Two vessels were used to lay the pipe: HMS Sancroft and HMS Latimer. Each was able to carry 100 miles of 3 inch cable weighing about 6,400 tons. The pipe was usually handled, stored and laid with water at 200 lb./sq.in. pressure, inside. During laying this prevented the external water pressure from squashing the pipe. Discs of thin copper sheet which would withstand 200 lb./sq.in. pressure were incorporated in the joints during laying. These were designed to burst under normal operational pressure when fuel was pumped through the line. The first satisfactory test of pumping petrol over a long distance through a sea line occurred at Watermouth on 4th April, 1943. Some sections of pipeline were laid within Enlish coastal waters prior to the cross-Channel construction.
Operation Pluto was ready some weeks before D-Day but could not begin until 12th August, 1944, because of the delay in capturing Cherbourg and in clearing sea mines. Shore facilities for the pipelines were operated by the National Oil Refineries, the Royal Engineers, and the Royal Army Service Corps who had specially trained Bulk Petroleum Companies. Each 3 inch line from the Isle of Wight could deliver about 400 tons a day, or 120,000 gallons, and the lines were laid quickly enough to keep ahead of the capacity to pump ahead from Boulogne.

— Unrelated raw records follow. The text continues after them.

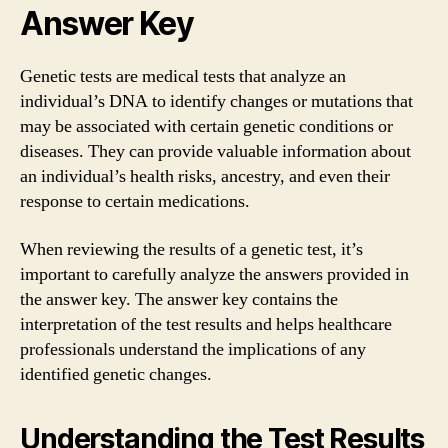
Answer Key
Genetic tests are medical tests that analyze an
individual’s DNA to identify changes or mutations that
may be associated with certain genetic conditions or
diseases. They can provide valuable information about
an individual’s health risks, ancestry, and even their
response to certain medications.
When reviewing the results of a genetic test, it’s
important to carefully analyze the answers provided in
the answer key. The answer key contains the
interpretation of the test results and helps healthcare
professionals understand the implications of any
identified genetic changes.
Understanding the Test Results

Eventually, eleven HAIS and six HAMEL lines were laid with a capacity of more than 4,500 tons, or 1,350,000 gallons a day, and 1,000,000 gallons a day were pumped across for a period. General Eisenhower described Pluto as `second in daring only to the artificial harbours projects' and that `this provided our main supplies of fuel during the winter and spring campaigns'. Pumping continued until the end of July, 1945 to enable all available tankers to be diverted to the Far East. The Quartermaster General claimed `it saved a very large tanker tonnage which was badly needed in the East'.